Institute of Molecular Medicine and Genetics, and Department of Neurology, Medical College of Georgia, Georgia Health Sciences University , Augusta, GA 30912 , USA.
Biol Open. 2012 Dec 15;1(12):1248-57. doi: 10.1242/bio.20122451. Epub 2012 Oct 11.
VPS35, a major component of the retromer, plays an important role in the selective endosome-to-Golgi retrieval of membrane proteins. Dysfunction of retromer is a risk factor for neurodegenerative disorders, but its function in developing mouse brain remains poorly understood. Here we provide evidence for VPS35 promoting dendritic growth and maturation, and axonal protein transport in developing mouse hippocampal neurons. Embryonic hippocampal CA1 neurons suppressing Vps35 expression by in utero electroporation of its micro RNAs displayed shortened apical dendrites, reduced dendritic spines, and swollen commissural axons in the neonatal stage, those deficits reflecting a defective protein transport/trafficking in developing mouse neurons. Further mechanistic studies showed that Vps35 depletion in neurons resulted in an impaired retrograde trafficking of BACE1 (β1-secretase) and altered BACE1 distribution. Suppression of BACE1 expression in CA1 neurons partially rescued both dendritic and axonal deficits induced by Vps35-deficiency. These results thus demonstrate that BACE1 acts as a critical cargo of retromer in vitro and in vivo, and suggest that VPS35 plays an essential role in regulating apical dendritic maturation and in preventing axonal spheroid formation in developing hippocampal neurons.

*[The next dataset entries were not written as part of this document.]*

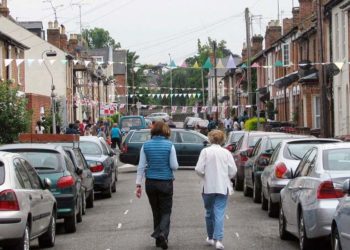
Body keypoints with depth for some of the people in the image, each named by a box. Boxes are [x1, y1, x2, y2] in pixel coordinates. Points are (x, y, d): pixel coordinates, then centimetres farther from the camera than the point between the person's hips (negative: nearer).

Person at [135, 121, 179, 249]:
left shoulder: (146, 145, -2)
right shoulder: (169, 145, -9)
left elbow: (141, 166, -2)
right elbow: (174, 166, -10)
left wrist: (138, 184, 2)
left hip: (150, 183, 3)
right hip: (166, 182, -3)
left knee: (156, 211, 15)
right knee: (166, 211, 5)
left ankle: (159, 239, 20)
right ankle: (162, 233, -21)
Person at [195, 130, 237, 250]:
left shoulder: (205, 151, -5)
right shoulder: (226, 153, -2)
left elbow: (199, 169, -10)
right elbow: (233, 171, -2)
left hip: (208, 187, 0)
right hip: (223, 187, 0)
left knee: (209, 213, 15)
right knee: (219, 213, -2)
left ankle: (210, 237, 26)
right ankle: (218, 239, -14)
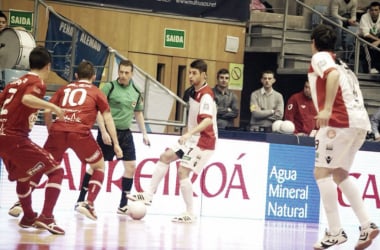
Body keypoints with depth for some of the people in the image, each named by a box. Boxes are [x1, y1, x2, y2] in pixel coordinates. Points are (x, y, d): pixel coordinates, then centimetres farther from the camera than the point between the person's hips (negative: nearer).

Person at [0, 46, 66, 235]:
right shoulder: (37, 83, -7)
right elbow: (26, 99, -29)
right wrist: (52, 106, -29)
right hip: (16, 139, -8)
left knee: (22, 176, 30)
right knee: (56, 171, -4)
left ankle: (28, 217, 41)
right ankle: (46, 217, -17)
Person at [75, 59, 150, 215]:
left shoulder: (136, 93, 8)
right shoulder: (109, 87, -8)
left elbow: (138, 113, 20)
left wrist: (144, 134, 15)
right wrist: (103, 131, -18)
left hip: (125, 133, 5)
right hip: (108, 132, -5)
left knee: (131, 166, 0)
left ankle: (123, 205, 9)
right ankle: (81, 200, 5)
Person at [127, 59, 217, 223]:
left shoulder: (206, 95, -19)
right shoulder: (195, 92, 11)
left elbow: (208, 120, -33)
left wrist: (189, 134, -43)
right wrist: (187, 135, 28)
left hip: (204, 141, -10)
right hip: (193, 139, 10)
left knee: (183, 171, -16)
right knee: (165, 156, 12)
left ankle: (190, 214, -10)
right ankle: (149, 195, 13)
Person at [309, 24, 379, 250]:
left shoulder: (320, 57, 2)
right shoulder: (340, 63, 27)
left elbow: (333, 75, -19)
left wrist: (327, 108, -26)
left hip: (341, 120, -8)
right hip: (361, 121, 9)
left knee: (322, 172, -4)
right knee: (340, 174, 18)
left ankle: (335, 232, -10)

VPS35 是 retromer 的主要组成部分,在膜蛋白的选择性内体-高尔基体回收到中发挥重要作用。retromer 的功能障碍是神经退行性疾病的一个风险因素,但它在发育中的老鼠大脑中的功能仍知之甚少。在这里,我们提供了证据表明 VPS35 促进了发育中的老鼠海马神经元的树突生长和成熟以及轴突蛋白运输。通过对其 microRNAs 进行体内电穿孔抑制 Vps35 表达的胚胎海马 CA1 神经元在新生儿期表现出短的顶树突、减少的树突棘和膨胀的连合轴突,这些缺陷反映了发育中的老鼠神经元中存在缺陷的蛋白运输/运输。进一步的机制研究表明,神经元中的 Vps35 耗竭导致 BACE1(β1-分泌酶)的逆行转运受损,并且 BACE1 分布发生改变。在 CA1 神经元中抑制 BACE1 表达部分挽救了由 Vps35 缺陷引起的树突和轴突缺陷。这些结果表明 BACE1 在体外和体内作为 retromer 的关键货物,并且表明 VPS35 在调节发育中的海马神经元中的顶树突成熟和防止轴突球体形成中发挥重要作用。